Frequently asked questions
How many refineries are in Corpus Christi?
Corpus Christi has three major refinery operations: Flint Hills Resources (approximately 340,000 bpd across East and West plants), Valero (approximately 290,000 bpd across East and West plants), and CITGO (approximately 165,000 bpd). Combined refining capacity exceeds 800,000 barrels per day.
What LNG facilities are in Corpus Christi?
Cheniere Energy operates the Corpus Christi LNG terminal with three liquefaction trains currently in operation and additional expansion capacity. The facility uses large scale gas turbine driven compression and cryogenic processing, creating vendor opportunities that differ from traditional refinery procurement.

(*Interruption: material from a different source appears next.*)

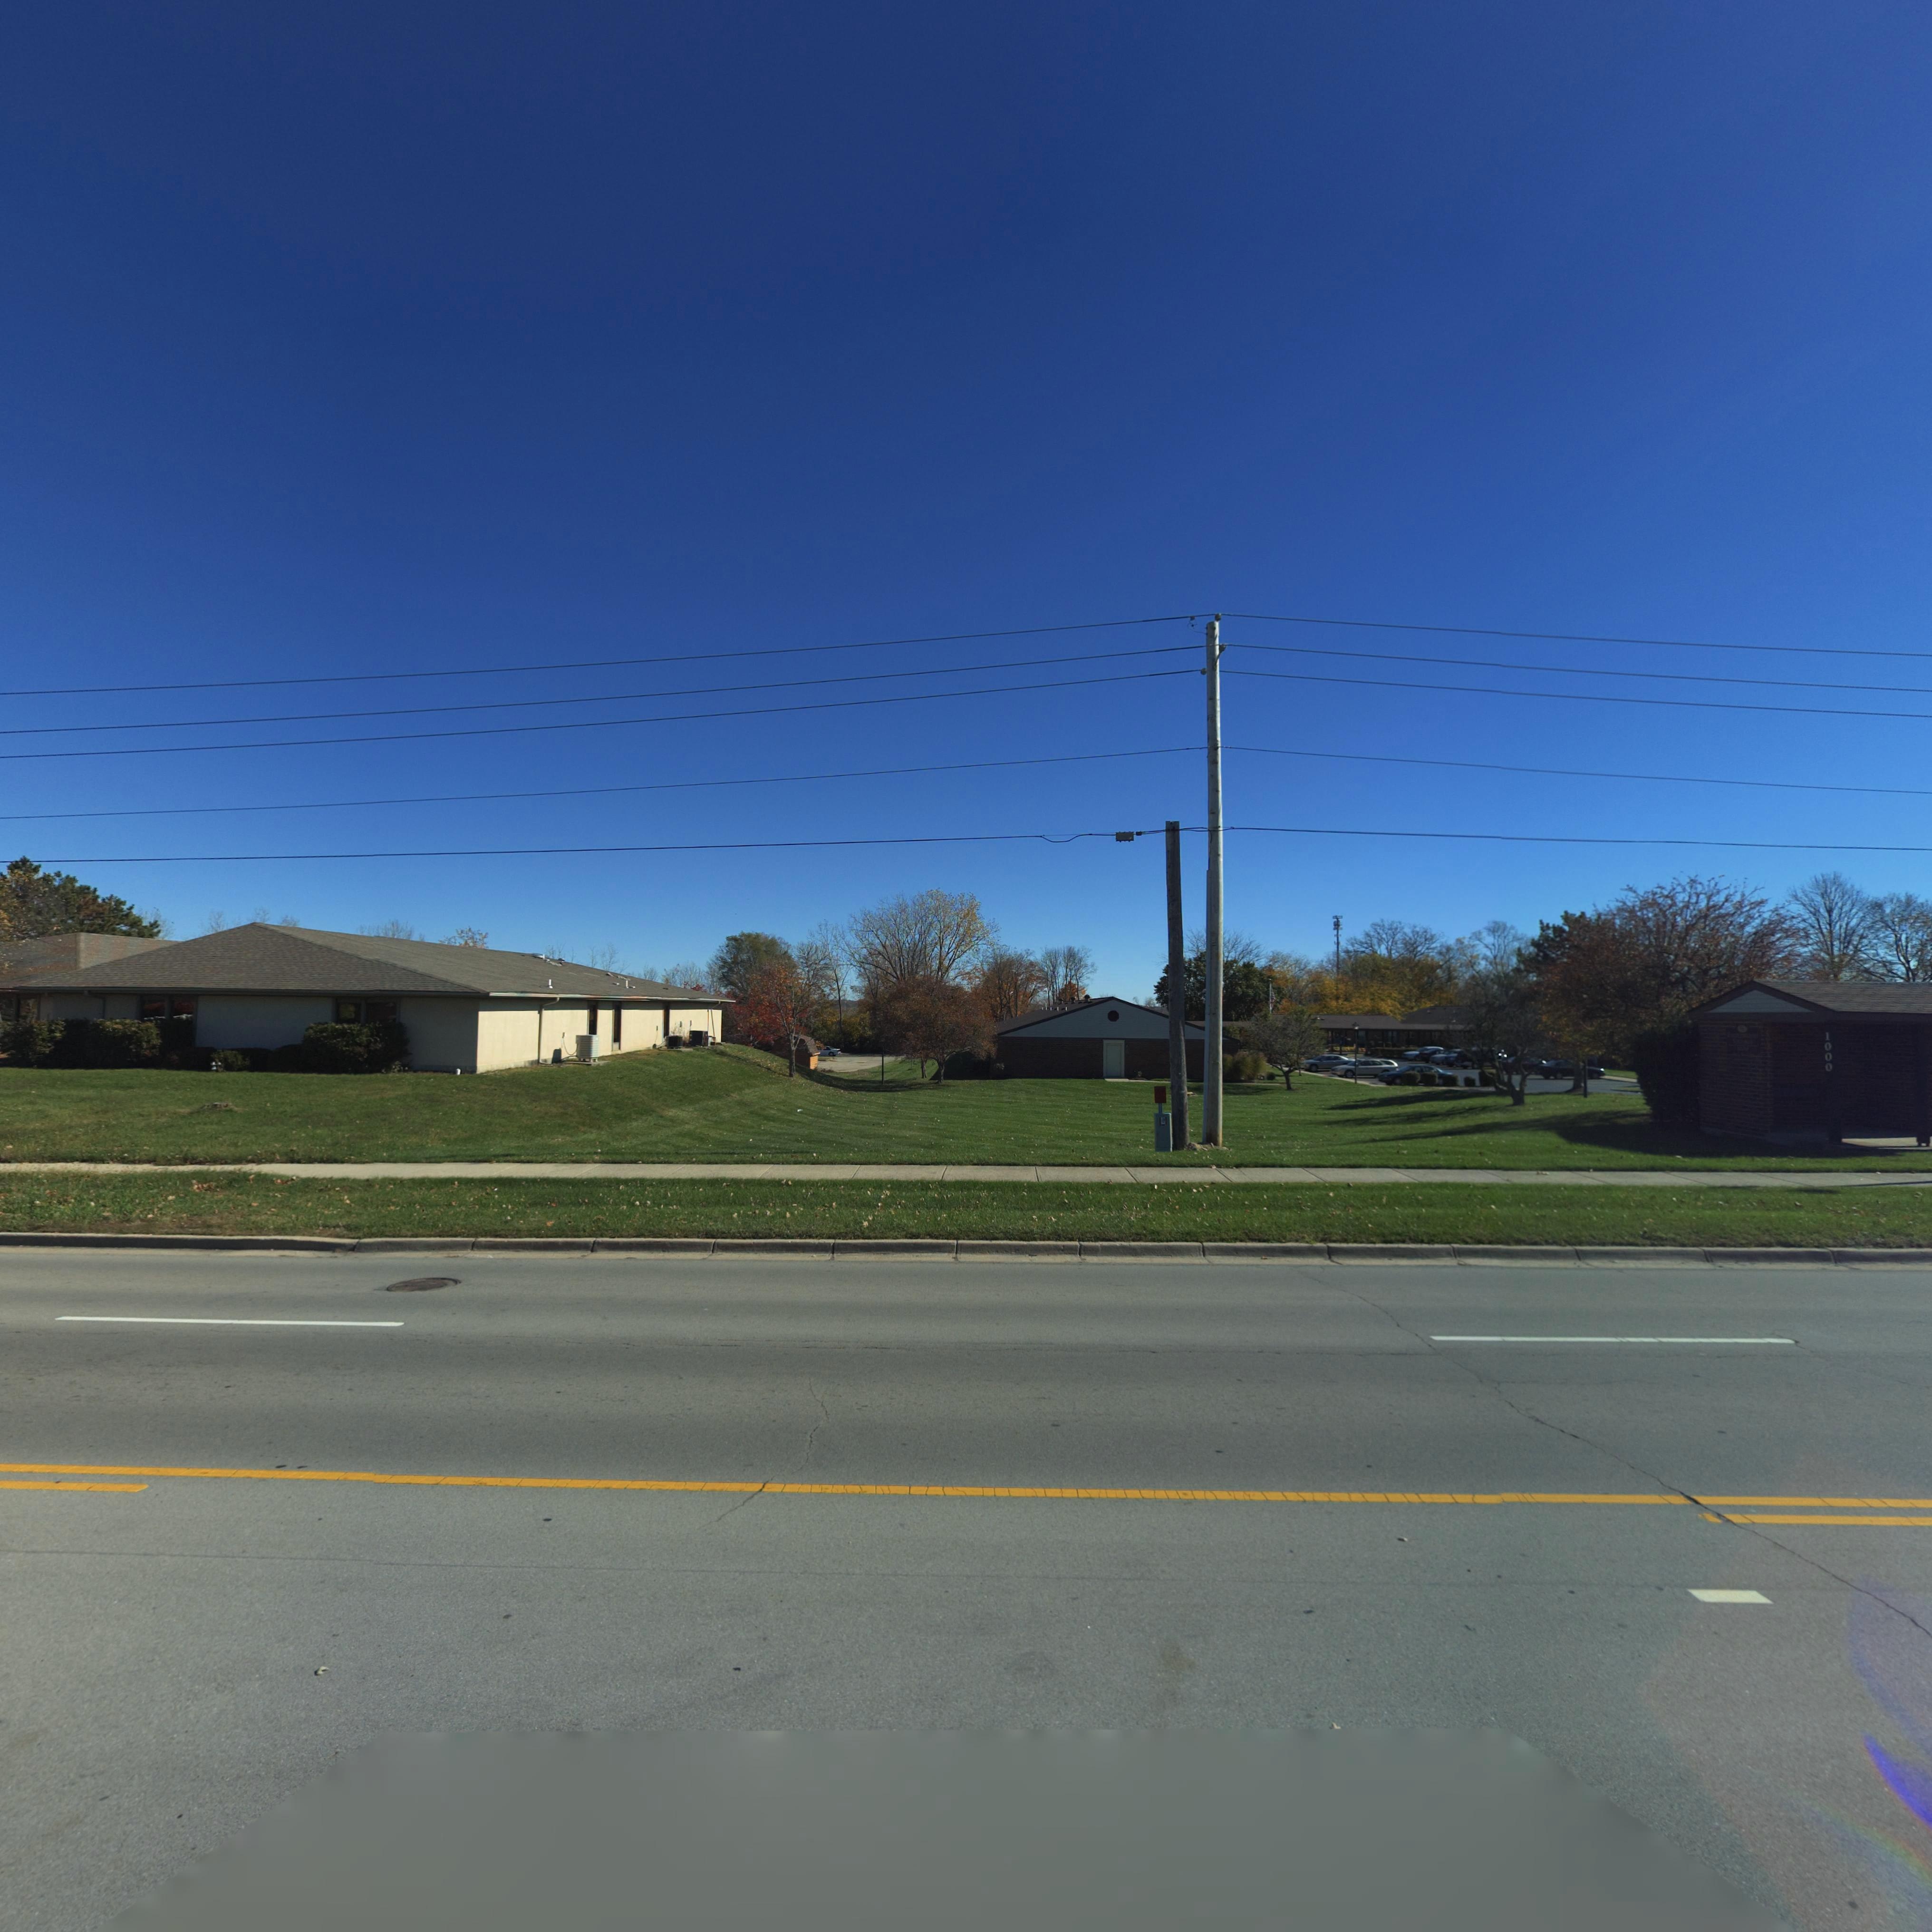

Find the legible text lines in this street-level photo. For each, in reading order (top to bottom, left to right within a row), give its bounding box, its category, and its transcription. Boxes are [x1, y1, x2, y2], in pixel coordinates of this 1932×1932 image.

[1823, 1031, 1834, 1073] StreetNumber: 1000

When do Corpus Christi refineries have turnarounds?
Corpus Christi refineries follow the standard Gulf Coast turnaround pattern with spring (February through May) and fall (September through November) windows. Each operator manages its own schedule independently. Procurement begins 12 to 18 months before the turnaround execution date.
How does LNG maintenance differ from refinery turnarounds?
LNG maintenance follows gas turbine inspection intervals and cryogenic equipment integrity requirements rather than the traditional refinery turnaround cycle. LNG operators avoid maintenance during peak winter demand when spot cargo prices are highest, concentrating maintenance in spring and summer months.